Peris

Personal information
- Full name: Jovaldir Ferreira
- Date of birth: 9 January 1982 (age 44)
- Place of birth: Rosário, Maranhão, Brazil
- Height: 1.70 m (5 ft 7 in)
- Position: Left-back

Senior career*
- Years: Team / Apps / (Gls)
- 2000–2001: Moto Club
- 2002–2004: Ceará
- 2005–2007: Americano (MA)
- 2005–2006: → Santa Cruz (loan)
- 2006: → Bahia (loan)
- 2007–2009: Cherno More / 36 / (0)
- 2009–2010: Apollon Limassol / 4 / (0)

= Peris (footballer) =

Brazilian footballer

Jovaldir Ferreira (born 9 January 1982), known as Peris, is a Brazilian former professional footballer who played as a left-back.

==Career==

===Brazil career===
Peris started his career in Moto Club de São Luís. He signed a 5-year contract in January 2005 with Americano (MA)., however he left for Santa Cruz in temporary deal. He played once in 2005 Copa do Brasil. In January 2006 the deal was renewed. In September 2006, he was signed by Bahia of Brazilian third division.

===Cherno More===
Peris came to Cherno More in summer 2007, together with his compatriots Djalma and Fabinho Recife. After a short try-out, the coach Nikola Spasov liked him, and he signed a three-year contract with the football club from Varna on 12 July 2007. Peris quickly became part of the main team. The Brazilian player is uncompromising in defence and very dangerous in attack. He stands out with fastness, good technique and precise passing. He has a strong kick and often shoots from long distances. Because of his qualities, shortly after he came to Bulgaria, In A PFG the Brazilian player won the title of one of the best left backs.

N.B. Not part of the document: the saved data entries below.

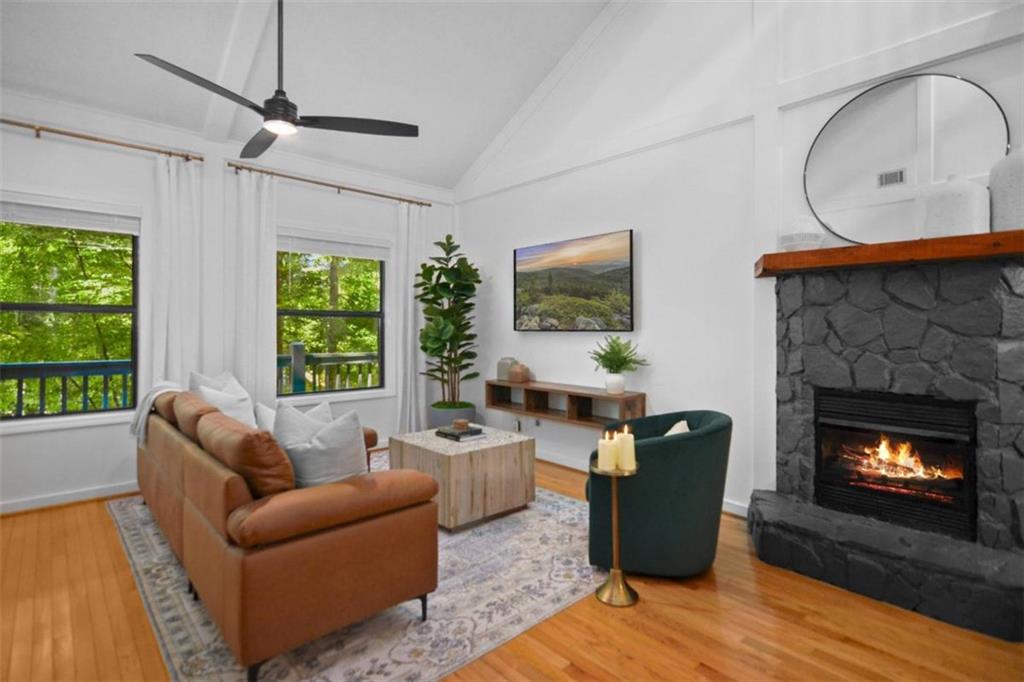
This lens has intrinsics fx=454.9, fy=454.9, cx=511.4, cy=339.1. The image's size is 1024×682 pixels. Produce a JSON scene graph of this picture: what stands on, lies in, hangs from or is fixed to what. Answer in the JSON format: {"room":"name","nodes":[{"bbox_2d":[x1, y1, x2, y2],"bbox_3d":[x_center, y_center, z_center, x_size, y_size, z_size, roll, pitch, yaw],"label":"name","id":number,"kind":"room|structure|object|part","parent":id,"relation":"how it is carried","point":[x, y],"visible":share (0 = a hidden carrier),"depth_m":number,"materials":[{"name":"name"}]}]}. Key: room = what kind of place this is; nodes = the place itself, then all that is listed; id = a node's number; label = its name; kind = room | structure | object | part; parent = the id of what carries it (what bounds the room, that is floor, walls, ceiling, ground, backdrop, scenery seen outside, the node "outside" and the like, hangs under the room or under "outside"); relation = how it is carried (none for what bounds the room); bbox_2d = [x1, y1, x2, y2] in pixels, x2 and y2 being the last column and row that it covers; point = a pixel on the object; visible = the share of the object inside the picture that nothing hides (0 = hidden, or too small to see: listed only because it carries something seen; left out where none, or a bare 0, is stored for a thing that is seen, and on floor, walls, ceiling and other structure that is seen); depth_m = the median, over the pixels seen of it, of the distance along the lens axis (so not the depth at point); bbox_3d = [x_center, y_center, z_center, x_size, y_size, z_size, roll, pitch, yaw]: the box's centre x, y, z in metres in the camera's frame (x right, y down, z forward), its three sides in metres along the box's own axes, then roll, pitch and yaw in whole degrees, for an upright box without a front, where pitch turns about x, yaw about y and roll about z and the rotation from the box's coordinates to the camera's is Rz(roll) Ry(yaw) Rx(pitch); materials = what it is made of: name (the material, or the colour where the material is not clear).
{"room":"living room","nodes":[
{"label":"living room","id":0,"kind":"room"},
{"bbox_2d":[0,92,454,512],"bbox_3d":[-2.962,-0.272,3.806,6.073,3.021,0.162,0,0,-43],"label":"window wall","id":1,"kind":"structure","parent":0,"point":[109,428],"depth_m":3.64,"materials":[{"name":"white paint"}]},
{"bbox_2d":[0,205,138,422],"bbox_3d":[-3.419,-0.214,3.407,1.113,1.712,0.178,0,0,-43],"label":"window","id":2,"kind":"structure","parent":1,"relation":"in","point":[53,309],"depth_m":3.49,"materials":[{"name":"glass"}]},
{"bbox_2d":[0,193,138,234],"bbox_3d":[-3.374,-0.941,3.375,1.006,0.217,0.057,0,0,-43],"label":"window blind","id":3,"kind":"object","parent":2,"relation":"attached to","point":[51,223],"visible":0.97,"depth_m":3.40,"materials":[{"name":"white"}]},
{"bbox_2d":[0,481,139,514],"bbox_3d":[-3.232,1.184,3.466,3.975,0.093,0.020,0,0,-43],"label":"baseboard","id":4,"kind":"structure","parent":1,"relation":"attached to","point":[25,504],"depth_m":3.38,"materials":[{"name":"white paint"}]},
{"bbox_2d":[0,119,203,163],"bbox_3d":[-3.433,-1.501,3.193,2.118,0.066,0.119,0,0,-43],"label":"curtain rod","id":5,"kind":"object","parent":1,"relation":"attached to","point":[3,120],"visible":0.95,"depth_m":3.42,"materials":[{"name":"metal"}]},
{"bbox_2d":[148,152,205,384],"bbox_3d":[-2.776,-0.148,3.759,0.355,2.679,0.101,0,0,-43],"label":"curtain","id":6,"kind":"object","parent":5,"relation":"hanging from","point":[165,211],"visible":0.7,"depth_m":3.76,"materials":[{"name":"white fabric"}]},
{"bbox_2d":[225,161,435,207],"bbox_3d":[-1.746,-1.552,4.726,2.232,0.060,0.122,0,0,-43],"label":"curtain rod","id":7,"kind":"object","parent":1,"relation":"attached to","point":[421,203],"visible":0.95,"depth_m":4.54,"materials":[{"name":"metal"}]},
{"bbox_2d":[222,167,276,405],"bbox_3d":[-2.340,-0.161,4.173,0.387,2.719,0.103,0,0,-43],"label":"curtain","id":8,"kind":"object","parent":7,"relation":"hanging from","point":[273,275],"visible":0.77,"depth_m":4.17,"materials":[{"name":"white fabric"}]},
{"bbox_2d":[393,200,428,430],"bbox_3d":[-1.144,-0.162,5.205,0.378,2.718,0.109,0,0,-43],"label":"curtain","id":9,"kind":"object","parent":7,"relation":"hanging from","point":[409,313],"visible":0.82,"depth_m":5.19,"materials":[{"name":"white fabric"}]},
{"bbox_2d":[276,239,388,395],"bbox_3d":[-1.890,-0.237,4.815,1.298,1.754,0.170,0,0,-43],"label":"window","id":10,"kind":"structure","parent":1,"relation":"in","point":[357,313],"depth_m":4.86,"materials":[{"name":"glass"}]},
{"bbox_2d":[277,229,390,260],"bbox_3d":[-1.845,-0.985,4.778,1.275,0.267,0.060,0,0,-43],"label":"window blind","id":11,"kind":"object","parent":10,"relation":"attached to","point":[331,251],"visible":0.95,"depth_m":4.73,"materials":[{"name":"white"}]},
{"bbox_2d":[0,0,615,190],"bbox_3d":[-0.839,-2.443,1.613,5.677,0.353,6.019,0,0,-43],"label":"ceiling","id":12,"kind":"structure","parent":0,"point":[477,150],"depth_m":3.68,"materials":[{"name":"white paint"}]},
{"bbox_2d":[135,0,416,159],"bbox_3d":[-1.350,-1.952,2.632,1.353,1.485,1.307,0,0,-43],"label":"ceiling fan","id":13,"kind":"object","parent":12,"relation":"hanging from","point":[287,102],"visible":0.99,"depth_m":2.64,"materials":[{"name":"black metal"}]},
{"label":"fan blade","id":14,"kind":"part","parent":13,"relation":"part of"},
{"bbox_2d":[0,450,1023,681],"bbox_3d":[-0.419,1.288,1.388,6.379,0.103,7.210,0,0,-43],"label":"floor","id":15,"kind":"structure","parent":0,"point":[650,611],"depth_m":1.95,"materials":[{"name":"brown wood"}]},
{"bbox_2d":[112,463,598,677],"bbox_3d":[-0.894,1.233,3.156,2.526,0.010,3.225,0,0,-43],"label":"rug","id":16,"kind":"object","parent":15,"relation":"on","point":[339,677],"visible":0.48,"depth_m":2.09,"materials":[{"name":"carpet"}]},
{"bbox_2d":[136,390,439,681],"bbox_3d":[-1.470,0.740,2.725,0.948,0.966,2.568,0,0,-43],"label":"sofa","id":17,"kind":"object","parent":16,"relation":"on","point":[207,525],"visible":0.98,"depth_m":1.82,"materials":[{"name":"brown leather"}]},
{"bbox_2d":[130,380,183,441],"bbox_3d":[-2.518,0.508,3.290,0.331,0.415,0.532,0,0,-43],"label":"throw blanket","id":18,"kind":"object","parent":17,"relation":"on","point":[147,402],"visible":0.46,"depth_m":3.17,"materials":[{"name":"fabric"}]},
{"bbox_2d":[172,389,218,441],"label":"leather pillow","id":19,"kind":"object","parent":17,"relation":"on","point":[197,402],"visible":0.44,"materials":[{"name":"brown leather"}]},
{"bbox_2d":[188,370,242,396],"bbox_3d":[-2.237,0.462,3.493,0.258,0.438,0.505,0,0,10],"label":"throw pillow","id":20,"kind":"object","parent":17,"relation":"on","point":[193,386],"visible":0.25,"depth_m":3.43,"materials":[{"name":"white fabric"}]},
{"bbox_2d":[196,383,257,428],"bbox_3d":[-1.916,0.523,3.107,0.324,0.407,0.439,0,0,8],"label":"throw pillow","id":21,"kind":"object","parent":17,"relation":"on","point":[223,406],"visible":0.45,"depth_m":3.03,"materials":[{"name":"white fabric"}]},
{"bbox_2d":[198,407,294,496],"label":"leather pillow","id":22,"kind":"object","parent":17,"relation":"on","point":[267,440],"visible":0.8,"depth_m":1.87,"materials":[{"name":"brown leather"}]},
{"bbox_2d":[252,400,332,433],"bbox_3d":[-1.313,0.565,2.804,0.305,0.378,0.384,0,0,19],"label":"throw pillow","id":23,"kind":"object","parent":17,"relation":"on","point":[263,408],"visible":0.26,"depth_m":2.73,"materials":[{"name":"white fabric"}]},
{"bbox_2d":[274,402,368,489],"bbox_3d":[-0.832,0.509,1.986,0.420,0.479,0.284,0,0,24],"label":"throw pillow","id":24,"kind":"object","parent":17,"relation":"on","point":[319,442],"visible":0.74,"depth_m":1.91,"materials":[{"name":"grey fabric"}]},
{"bbox_2d":[390,426,535,529],"bbox_3d":[-0.364,0.973,3.335,0.760,0.490,0.767,0,0,-43],"label":"coffee table","id":25,"kind":"object","parent":16,"relation":"on","point":[455,460],"visible":0.88,"depth_m":3.04,"materials":[{"name":"wood"}]},
{"bbox_2d":[435,424,485,441],"bbox_3d":[-0.377,0.693,3.384,0.251,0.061,0.308,0,0,-43],"label":"book","id":26,"kind":"object","parent":25,"relation":"on","point":[457,436],"visible":0.93,"depth_m":3.31,"materials":[{"name":"paper"}]},
{"bbox_2d":[452,418,468,430],"bbox_3d":[-0.381,0.633,3.390,0.112,0.059,0.113,0,0,-43],"label":"candle","id":27,"kind":"object","parent":26,"relation":"on","point":[461,422],"visible":0.99,"depth_m":3.35,"materials":[{"name":"brown"}]},
{"bbox_2d":[428,402,476,428],"bbox_3d":[-0.673,0.963,5.085,0.501,0.471,0.506,0,0,-43],"label":"plant pot","id":28,"kind":"object","parent":15,"relation":"on","point":[447,414],"visible":0.47,"depth_m":4.89,"materials":[{"name":"grey ceramic"}]},
{"bbox_2d":[416,234,481,410],"bbox_3d":[-0.682,0.018,4.988,0.743,2.348,0.745,0,0,-43],"label":"fiddle leaf plant","id":29,"kind":"object","parent":28,"relation":"in","point":[427,271],"visible":0.97,"depth_m":4.91,"materials":[{"name":"green plant"}]},
{"bbox_2d":[589,459,641,606],"bbox_3d":[0.504,0.929,2.215,0.248,0.605,0.248,0,0,-43],"label":"candle stand","id":30,"kind":"object","parent":15,"relation":"on","point":[614,569],"visible":0.88,"depth_m":2.19,"materials":[{"name":"gold metal"}]},
{"bbox_2d":[597,430,616,470],"bbox_3d":[0.461,0.543,2.223,0.080,0.180,0.080,0,0,-43],"label":"candle","id":31,"kind":"object","parent":30,"relation":"on","point":[602,460],"visible":0.99,"depth_m":2.19,"materials":[{"name":"wax"}]},
{"bbox_2d":[617,426,635,470],"bbox_3d":[0.565,0.533,2.238,0.085,0.198,0.085,0,0,-43],"label":"candle","id":32,"kind":"object","parent":30,"relation":"on","point":[626,434],"visible":0.97,"depth_m":2.21,"materials":[{"name":"wax"}]},
{"bbox_2d":[586,409,732,577],"bbox_3d":[0.832,0.825,2.649,0.777,0.801,0.808,0,0,21],"label":"armchair","id":33,"kind":"object","parent":15,"relation":"on","point":[698,442],"visible":0.9,"depth_m":2.33,"materials":[{"name":"fabric"}]},
{"bbox_2d":[663,420,690,436],"bbox_3d":[0.892,0.618,2.581,0.240,0.295,0.337,0,0,11],"label":"throw pillow","id":34,"kind":"object","parent":33,"relation":"on","point":[684,422],"visible":0.14,"depth_m":2.56,"materials":[{"name":"fabric"}]},
{"bbox_2d":[750,248,1023,642],"bbox_3d":[2.060,0.409,2.391,0.956,1.629,1.474,0,0,-43],"label":"stone fireplace","id":35,"kind":"object","parent":15,"relation":"on","point":[984,323],"visible":0.97,"depth_m":2.35,"materials":[{"name":"black stone"}]},
{"bbox_2d":[755,229,1023,277],"bbox_3d":[2.035,-0.439,2.380,0.351,0.091,1.355,0,0,-43],"label":"mantel","id":36,"kind":"object","parent":35,"relation":"attached to","point":[1004,233],"visible":0.92,"depth_m":2.27,"materials":[{"name":"brown wood"}]},
{"bbox_2d":[779,215,824,250],"bbox_3d":[1.753,-0.632,2.758,0.239,0.233,0.236,0,0,-43],"label":"white vase","id":37,"kind":"object","parent":36,"relation":"on","point":[796,239],"visible":0.89,"depth_m":2.68,"materials":[{"name":"white ceramic"}]},
{"bbox_2d":[803,73,1006,244],"bbox_3d":[2.150,-1.004,2.569,0.025,0.907,0.881,0,0,-43],"label":"round mirror","id":38,"kind":"object","parent":36,"relation":"on","point":[908,114],"visible":0.94,"depth_m":2.55,"materials":[{"name":"mirror"}]},
{"bbox_2d":[989,147,1023,232],"bbox_3d":[2.379,-0.689,2.115,0.225,0.422,0.226,0,0,-43],"label":"white vase","id":39,"kind":"object","parent":36,"relation":"on","point":[992,185],"visible":0.91,"depth_m":2.09,"materials":[{"name":"white ceramic"}]},
{"bbox_2d":[814,387,978,542],"bbox_3d":[2.137,0.638,2.554,0.450,0.678,0.687,0,0,-43],"label":"firebox","id":40,"kind":"object","parent":35,"relation":"in","point":[968,446],"visible":0.91,"depth_m":2.42,"materials":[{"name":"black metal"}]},
{"bbox_2d":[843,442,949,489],"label":"fire","id":41,"kind":"object","parent":40,"relation":"in","point":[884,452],"visible":0.72,"depth_m":2.59,"materials":[{"name":"orange"}]},
{"bbox_2d":[453,0,1022,526],"bbox_3d":[1.685,-1.377,3.281,0.167,5.189,7.147,0,0,-43],"label":"right wall","id":42,"kind":"structure","parent":0,"point":[650,249],"depth_m":3.56,"materials":[{"name":"white paint"}]},
{"bbox_2d":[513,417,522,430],"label":"wall socket","id":43,"kind":"object","parent":42,"relation":"attached to","point":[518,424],"visible":0.82,"depth_m":4.85,"materials":[{"name":"white plastic"}]},
{"bbox_2d":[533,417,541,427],"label":"wall socket","id":44,"kind":"object","parent":42,"relation":"attached to","point":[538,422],"visible":0.78,"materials":[{"name":"white plastic"}]},
{"bbox_2d":[486,378,645,428],"bbox_3d":[0.427,0.581,4.289,0.315,0.278,1.694,0,0,-43],"label":"floating shelf","id":45,"kind":"object","parent":42,"relation":"attached to","point":[626,398],"visible":0.85,"depth_m":4.13,"materials":[{"name":"brown wood"}]},
{"bbox_2d":[496,357,516,380],"bbox_3d":[-0.042,0.304,4.795,0.176,0.238,0.185,0,0,-43],"label":"vase","id":46,"kind":"object","parent":45,"relation":"on","point":[505,366],"visible":0.74,"depth_m":4.74,"materials":[{"name":"grey"}]},
{"bbox_2d":[508,362,529,383],"bbox_3d":[0.066,0.327,4.617,0.174,0.201,0.185,0,0,-43],"label":"brown vase","id":47,"kind":"object","parent":45,"relation":"on","point":[520,376],"visible":1,"depth_m":4.56,"materials":[{"name":"ceramic"}]},
{"bbox_2d":[604,372,624,394],"bbox_3d":[0.847,0.362,3.764,0.150,0.157,0.151,0,0,-43],"label":"white pot","id":48,"kind":"object","parent":45,"relation":"on","point":[608,380],"visible":0.96,"depth_m":3.71,"materials":[{"name":"white ceramic"}]},
{"bbox_2d":[589,335,648,374],"bbox_3d":[0.863,0.153,3.756,0.419,0.379,0.449,0,0,-43],"label":"potted plant","id":49,"kind":"object","parent":48,"relation":"in","point":[614,352],"visible":0.98,"depth_m":3.72,"materials":[{"name":"green plant"}]},
{"bbox_2d":[514,229,633,331],"bbox_3d":[0.533,-0.508,4.354,0.068,0.860,1.435,0,0,-43],"label":"television","id":50,"kind":"object","parent":42,"relation":"attached to","point":[586,295],"visible":0.99,"depth_m":4.23,"materials":[{"name":"black"}]},
{"bbox_2d":[539,449,748,517],"bbox_3d":[0.553,1.182,4.382,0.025,0.094,3.564,0,0,-43],"label":"baseboard","id":51,"kind":"structure","parent":42,"relation":"attached to","point":[566,464],"depth_m":4.29,"materials":[{"name":"white paint"}]},
{"label":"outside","id":52,"kind":"structure","parent":0,"visible":0},
{"label":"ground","id":53,"kind":"structure","parent":52,"visible":0},
{"bbox_2d":[0,359,135,415],"bbox_3d":[-4.951,0.709,3.984,4.016,1.104,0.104,0,0,-43],"label":"deck railing","id":54,"kind":"object","parent":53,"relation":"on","point":[21,376],"visible":0.58,"depth_m":4.46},
{"bbox_2d":[276,341,380,393],"bbox_3d":[-2.172,0.632,6.675,3.004,1.223,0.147,0,0,-43],"label":"deck railing","id":55,"kind":"object","parent":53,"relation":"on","point":[299,350],"visible":0.35,"depth_m":6.18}
]}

In the matches against VfB Stuttgart for UEFA Cup in the 2008 campaign, he left excellent impressions in the football specialists with his good play and in the German press appeared information that VfB Stuttgart and VfL Bochum wanted the player in their teams.

===Apollon Limassol===
In summer 2009 he signed a 2-year contract with Apollon Limassol.